The European Central Bank (ECB) will meet this week to address interest rates and ways to improve the economy, but monetary policy tools won’t save Europe, says Robert Zoellick, former head of the World Bank.
ECB President Mario Draghi has said he’s prepared to do whatever it takes to defend the euro, including cutting interest rates and making low-cost loans available to banks, the latter tool known as a long-term refinancing operation that aims to spur lending.
Bond yields have soared to over 7.7 percent in Spanish government debt auctions recently, well above a 7 percent threshold deemed unsustainable by the markets, suggesting that investors feel the country needs a bail out.
Calls for ECB action are growing.
Still, Zoellick says, structural reforms are needed that pay down debts while fostering as much growth as possible.
“Monetary policy fundamentally buys time. It doesn’t deal with the fundamentals,” Zoellick tells CNBC.
“They have to make reforms. The Germans are right, they (Spain and Italy) have to fix their fiscal situation, but also structural reforms for competitiveness,” he adds.
Other proposals aiming to keep financing available for debt-ridden southern European countries include making more rescue funding available from the continent’s bailout fund, the European Stability Mechanism, as well as the issue of a single bond backed by all eurozone nations, known widely as a Euro Bond.
Germany has resisted the idea of participating in a single bond issue on the notion that it would be asking its taxpayers to shoulder debt burdens of other countries and raise interest rates at home.
The United States, meanwhile, is in little position to help, as it is facing a sharp fiscal adjustment at home.
At the end of the year, tax breaks are scheduled to expire while automatic cuts to fiscal spending kick in, a combination known as the fiscal cliff, which could send the country back into recession in 2013.
“The tendency is to kick the can down the path and maintain the status quo through inaction.
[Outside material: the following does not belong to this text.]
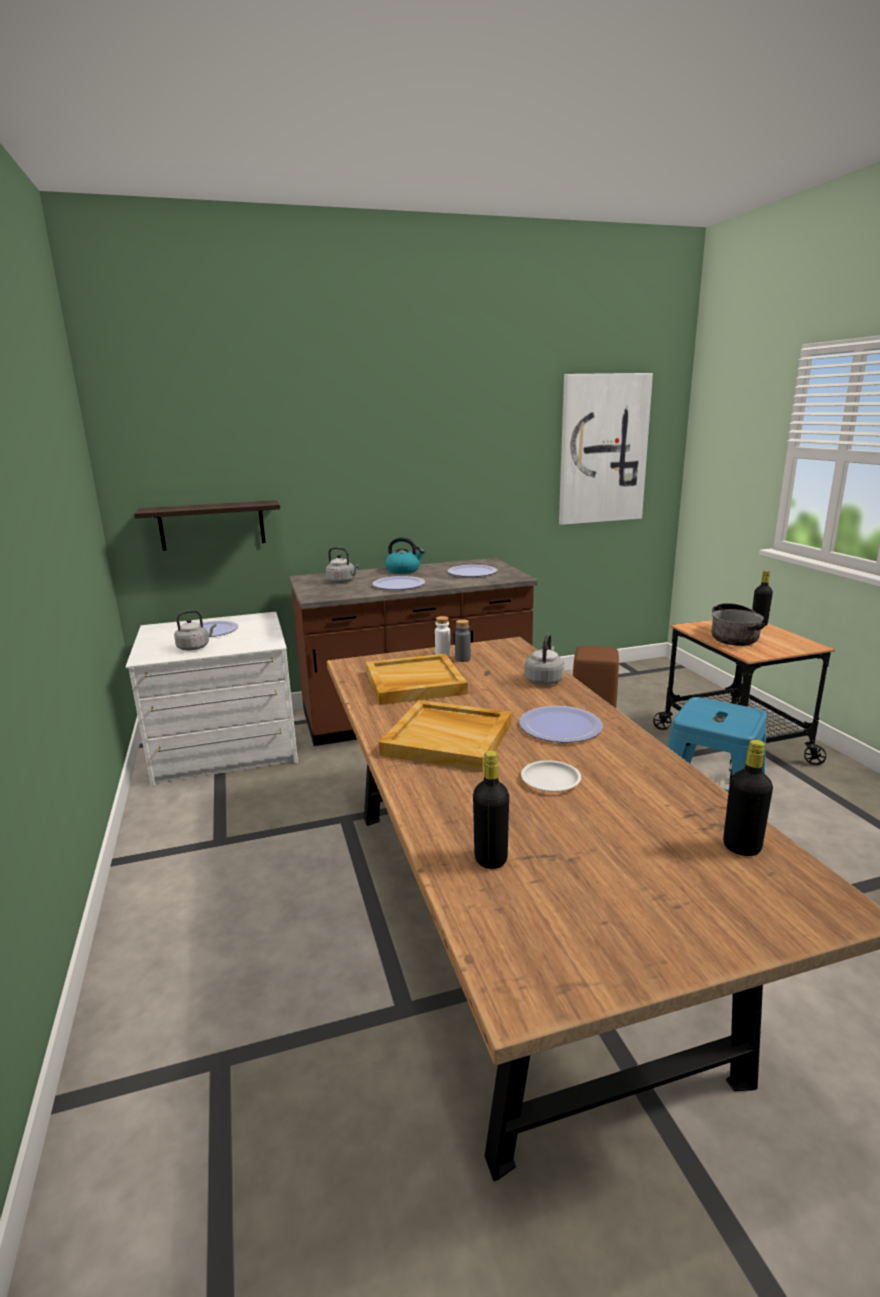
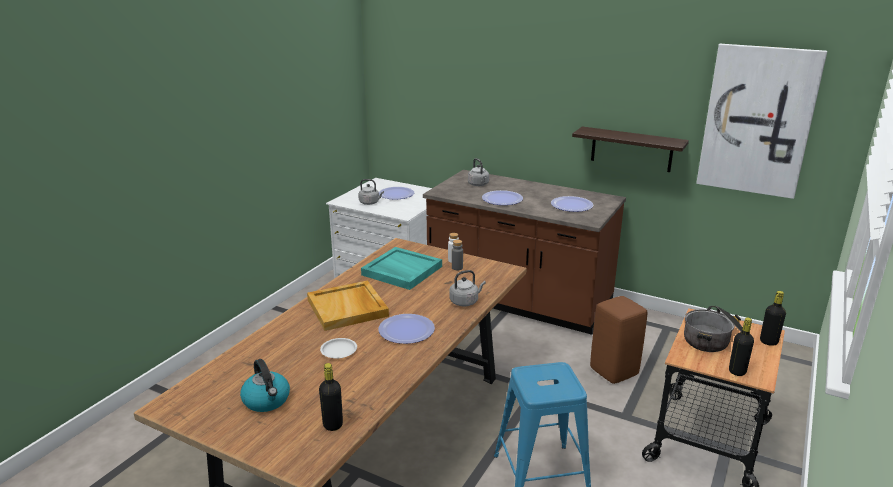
camera: 45 degrees right, 5 degrees up
shelf [134,500,280,551] -> shelf moved to [572,126,689,172]
beige tray [366,653,468,705] -> turquoise tray [361,247,442,290]
kettle [385,537,425,574] -> kettle moved to [240,359,290,412]
black bottle [473,750,509,869] -> black bottle moved to [729,318,754,376]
That won’t work this time,” Zoellick says regarding the looming fiscal cliff.
“There’s over a trillion dollars in spending cuts that will be made in defense and non-defense unless you act,” he explains.
The European debt crisis has seriously hampered business for many global companies, including those based in the United States and elsewhere, such as in Brazil and China.
“The new reality is that this world is not in a normal growth mode,” Dow Chemical Chief Executive Officer Andrew Liveris said recently, according to The Associated Press.
“And it does not appear that we will see this for at least 12 to 24 months,” he noted.
Other CEOs have voiced similar concerns.
“The steady drumbeat of negative news emanating out of Europe is certainly having an impact,” Royal Caribbean CEO Richard Fain said, the AP reported.